The father does well in his new job. A pay rise already, only two months in. They have more money, fewer debts, but less time to spend together. The trains are slow and if the boy’s father doesn’t make his connection, he doesn’t get home until after his son has gone to bed. He misses him.

They get up earlier to compensate: breakfast is now their family time, mother and son in pyjamas, father fully dressed. It is getting to be winter, so it is dark outside while they make their toast and tea, and it is a tired and silent meal.

Standing at the window, watching her husband walk to the corner, the boy’s mother whispers to her son:

– It would be so much nicer for Daddy. For all of us. If we lived somewhere a little closer. Don’t you think?

And the instant she says it, she feels the change in his breathing, his body tightening in her arms.

She puts him down, crouches next to him.

– What is it, love? Please tell me.

But he won’t look at her. Face set, knees locked, fingers like claws.

__

His mother doesn’t tell her husband, she makes an appointment and takes their son to the surgery.

– It’s not normal. I mean it just doesn’t feel like normal behaviour.

The doctor listens absently, watches the boy watching his mother.

– All children have times when they feel insecure.

His mother is angry, but also embarrassed. Perhaps it is nothing to be worried about after all. She calls a friend who says my god yes it’s been ages hasn’t it, and of course you can come over.

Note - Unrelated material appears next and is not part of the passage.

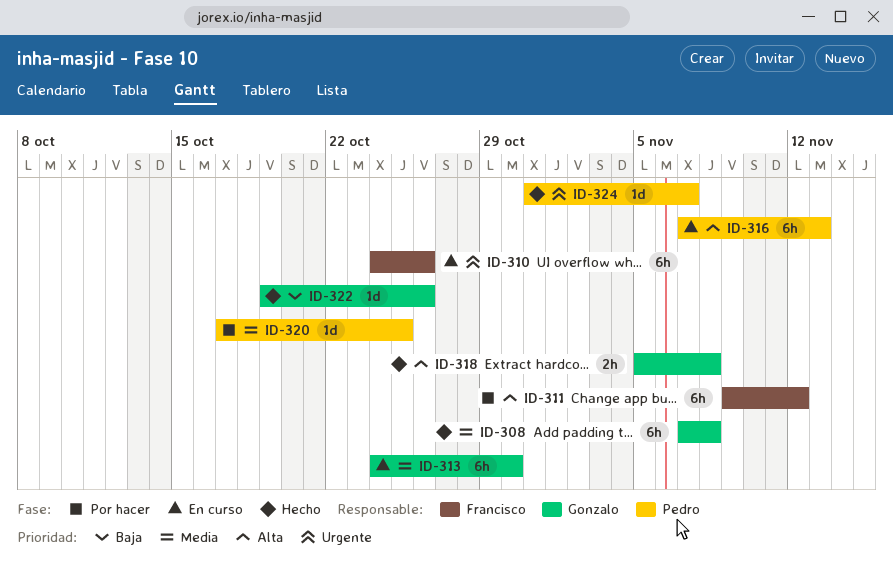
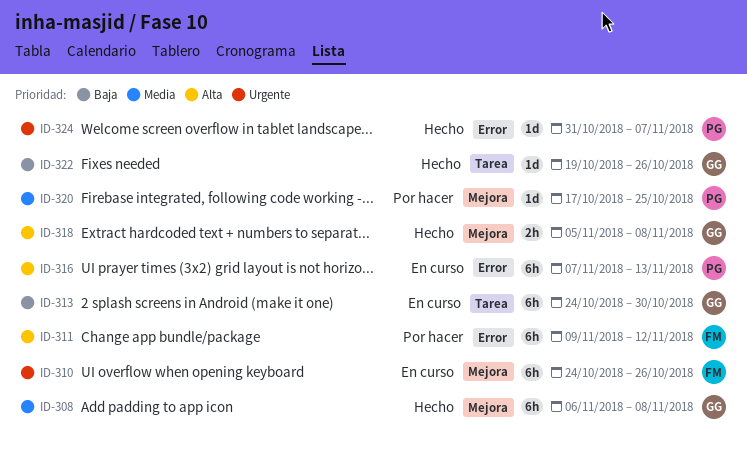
ID-308, start: Nov 7 -> Nov 6
ID-313, priority: Media -> Baja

So she puts her son into his pushchair after lunch and walks him through the market to the swings. But when they get past the playground he starts crying, and at the mouth of the alley his tears turn to low screams. His mother stops.

– No, please.

But the pitch goes up, and her son twists his body, straining against the straps. His small face contorted, white. His mouth red and loud. She pulls him out of the pushchair and holds him.

– Please, sweetheart. Stop.

His body is hard against hers, limbs unbending. She can feel his heart. See the mothers in the playground looking at them, the people on the market. Standing by the alleyway with her boy who won’t stop screaming in her arms.